Understanding the Federal Reserve

If you're trying to remain savvy about today's economy, it's time to acquaint yourself with the Federal Reserve. Read on to discover valuable information about the Fed and how it relates to the U.S. government.

Fast Facts about the Federal Reserve

   * The Federal Reserve is not owned by anyone.  Although it was created by the government, it is independent and accountable only to Congress.

   * First formed in 1913 because President Woodrow Wilson passed the Federal Reserve Act, the Federal Reserve can be thought of as the "big bank in the sky." It was formed to promote and maintain an effective economy for the U.S. and to keep the banking and monetary system in the U.S. strong and consistent.

   * The Federal Reserve is located in Washington, D.C., and has 12 regional banks scattered throughout the country in large cities: Atlanta, Boston, Chicago, Cleveland, Dallas, Kansas City, Minneapolis, New York, Philadelphia, Richmond, San Francisco, and St. Louis.

   * A group of 7 people known as the Board of Governors runs the Federal Reserve. They are hand-picked by the U.S. president and their term length is 14 years. The Senate must approve the president's selections for the Board of Governors.

   * You'll find that nearly all banks in the U.S. are members of the Federal Reserve and thus mandated to leave a portion of their dollars in the Federal Reserve. That amount of money is agreed upon by all 7 people on the Board of Governors and isn't changed often to maintain stability in the country's economy.

   * The established dollar amount required for banks to leave in the Federal Reserve plays a major role in how much money is circulating in the U.S.

Roles of the Federal Reserve

1. It serves as the government's bank. The government keeps all its money in the Federal Reserve. In terms of the Reserve's jobs, this is one of the most important.

2. Government securities are also purchased and sold through the Federal Reserve. Government securities are debts owed by the government when it borrows funds. So, these debts are covered through the sale of bonds or notes ("securities") to citizen investors who invest in them to earn interest over the long term.

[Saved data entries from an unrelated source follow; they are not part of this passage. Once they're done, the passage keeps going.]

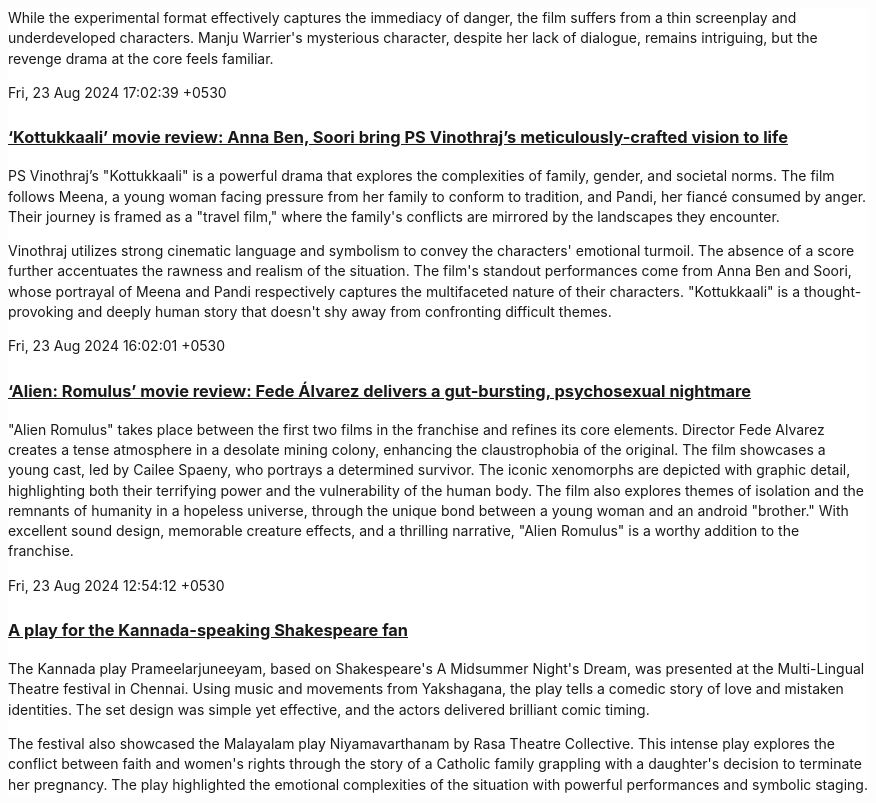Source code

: While the experimental format effectively captures the immediacy of danger, the film suffers from a thin screenplay and underdeveloped characters.  Manju Warrier's mysterious character, despite her lack of dialogue, remains intriguing, but the revenge drama at the core feels familiar.

Fri, 23 Aug 2024 17:02:39 +0530
### [‘Kottukkaali’ movie review: Anna Ben, Soori bring PS Vinothraj’s meticulously-crafted vision to life](https://www.thehindu.com/entertainment/movies/kottukkaali-movie-review-anna-ben-soori-bring-ps-vinothrajs-meticulously-crafted-vision-to-life/article68558309.ece)

PS Vinothraj’s "Kottukkaali" is a powerful drama  that explores the complexities of family, gender, and societal norms. The film follows Meena, a young woman facing pressure from her family to conform to tradition, and Pandi, her fiancé consumed by anger. Their journey is framed as a "travel film," where the family's conflicts are mirrored by the landscapes they encounter. 

Vinothraj utilizes strong cinematic language and symbolism to convey the characters' emotional turmoil.  The absence of a score further accentuates the rawness and realism of the situation. The film's standout performances come from Anna Ben and Soori, whose portrayal of Meena and Pandi respectively captures the multifaceted nature of their characters. "Kottukkaali" is a thought-provoking and deeply human story that doesn't shy away from confronting difficult themes.

Fri, 23 Aug 2024 16:02:01 +0530
### [‘Alien: Romulus’ movie review: Fede Álvarez delivers a gut-bursting, psychosexual nightmare](https://www.thehindu.com/entertainment/movies/alien-romulus-movie-review-fede-%C3%A1lvarez-delivers-a-gut-bursting-psychosexual-nightmare/article68558295.ece)

"Alien Romulus" takes place between the first two films in the franchise and refines its core elements. Director Fede Alvarez creates a tense atmosphere in a desolate mining colony, enhancing the claustrophobia of the original. The film showcases a young cast, led by Cailee Spaeny, who portrays a determined survivor.  The iconic xenomorphs are depicted with graphic detail, highlighting both their terrifying power and the vulnerability of the human body. The film also explores themes of isolation and the remnants of humanity in a hopeless universe, through the unique bond between a young woman and an android "brother."  With excellent sound design, memorable creature effects, and a thrilling narrative, "Alien Romulus" is a worthy addition to the franchise.

Fri, 23 Aug 2024 12:54:12 +0530
### [A play for the Kannada-speaking Shakespeare fan](https://www.thehindu.com/entertainment/theatre/a-play-for-the-kannada-speaking-shakespeare-fan/article68549773.ece)

The Kannada play Prameelarjuneeyam, based on Shakespeare's A Midsummer Night's Dream, was presented at the Multi-Lingual Theatre festival in Chennai.  Using music and movements from Yakshagana, the play tells a comedic story of love and mistaken identities. The set design was simple yet effective, and the actors delivered brilliant comic timing.  

The festival also showcased the Malayalam play Niyamavarthanam by Rasa Theatre Collective. This intense play explores the conflict between faith and women's rights through the story of a Catholic family grappling with a daughter's decision to terminate her pregnancy. The play highlighted the emotional complexities of the situation with powerful performances and symbolic staging.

   * Such investments by individuals are usually long-term, considered secure, and rated highly by Dow Jones and NASDAQ.

3. Banks use the Federal Reserve for interbank transactions. So if Bank A wants to borrow from Bank B, it's done through the Reserve.

4. The Federal Reserve offers loans to financial institutions. Although banking institutions must seek loans elsewhere first, the Federal Reserve will also give loans to banking institutions that prove need.

5. It keeps the country's banking system in check, regulating how they do business.

6. The Federal Reserve protects the rights of citizens in terms of banking laws and regulations. If you ever have a serious dispute with your bank, you can seek out the Federal Reserve for guidance and help in resolving the matter. The Reserve will protect your interests and ensure your bank follows all U.S. laws regarding your bank accounts.

7. It's the bank of the IRS. The Federal Reserve provides the Internal Revenue Service (IRS) with a vehicle and an account to send out and receive tax refunds and payments. So, your yearly tax return payments and the tax return checks you receive pass through the Federal Reserve.

8. It disseminates valuable information to the public about foreclosures, credit reports, mortgage foreclosure resources, and guidance regarding dealing with financial institutions. The web address to access a wealth of such consumer information is found at http://www.federalreserve.gov/consumerinfo/default.htm.

Having an understanding of the Federal Reserve will clarify how the U.S government controls and disseminates money and information about banking. If you have any serious banking concerns, you can turn to the Federal Reserve for information and guidance.